Limb lengthening combined with deformity correction in children with the Taylor Spatial Frame.

作者信息

Iobst Christopher

机构信息

Department of Orthopedic Surgery, Miami Children's Hospital, Miami, Florida 33155, USA.

出版信息

J Pediatr Orthop B. 2010 Nov;19(6):529-34. doi: 10.1097/BPB.0b013e32833dec43.

Abstract

It is difficult to replicate the regular rate and rhythm described by Ilizarov while lengthening with the Taylor Spatial Frame.

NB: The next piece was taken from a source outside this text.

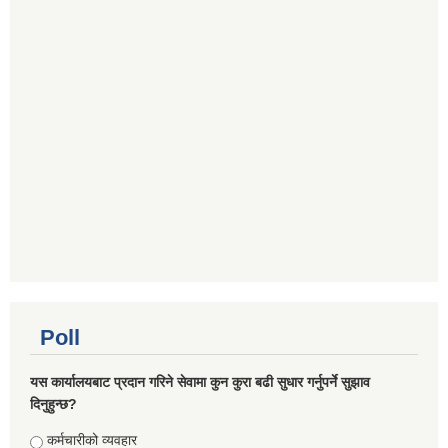
Poll
यस कार्यालयबाट प्रदान गरिने सेवामा कुन कुरा बढी सुधार गर्नुपर्ने सुझाव
दिनुहुन्छ?
Choices
कर्मचारीको व्यवहार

The purpose of the study was to examine whether this breach of Ilizarov's principles has any deleterious effect on the ability of children to make healthy regenerate bone. A retrospective case-control study was performed comparing pediatric patients undergoing primarily lengthening with Taylor Spatial Frame rings and struts, and patients undergoing lengthening with Taylor Spatial Frame rings and Ilizarov clickers. Fifteen patients had primarily lengthening with Taylor Spatial Frame rings and struts, and six patients had lengthening with Taylor Spatial Frame rings and Ilizarov clickers. Statistically, there was no significant difference between the two groups in terms of age, latency, pre-operative bone length percentage, and average length gained. The lengthening index for the strut group (1.79 months/cm) was significantly different from the clicker group (1.33 months/cm) with P=0.012. For a pediatric patient with lower extremity long bone deformities in multiple planes, the Taylor Spatial Frame is an excellent option. However, the surgeon should anticipate a slightly longer duration of treatment with the Taylor Spatial Frame compared to Ilizarov frames and plan his/her fixation accordingly. For the straightforward lengthening of pediatric long bones without significant concomitant deformity, our results indicate that the Ilizarov method appears to be superior to the Taylor Spatial Frame struts and should still be considered the gold standard.

摘要

在使用泰勒空间框架进行肢体延长时,很难复制伊利扎洛夫所描述的规律速率和节奏。本研究的目的是检验这种对伊利扎洛夫原则的违背是否会对儿童生成健康再生骨的能力产生任何有害影响。进行了一项回顾性病例对照研究,比较主要使用泰勒空间框架环和支柱进行肢体延长的儿科患者,以及使用泰勒空间框架环和伊利扎洛夫弹片进行肢体延长的患者。15例患者主要使用泰勒空间框架环和支柱进行肢体延长,6例患者使用泰勒空间框架环和伊利扎洛夫弹片进行肢体延长。在统计学上,两组在年龄、延迟时间、术前骨长度百分比和平均延长长度方面没有显著差异。支柱组的延长指数(1.79个月/厘米)与弹片组(1.33个月/厘米)有显著差异,P = 0.012。对于患有多平面下肢长骨畸形的儿科患者,泰勒空间框架是一个很好的选择。然而,与伊利扎洛夫框架相比,外科医生应预期使用泰勒空间框架的治疗时间会稍长一些,并据此规划固定方式。对于没有明显伴随畸形的儿科长骨单纯延长,我们的结果表明,伊利扎洛夫方法似乎优于泰勒空间框架支柱,仍应被视为金标准。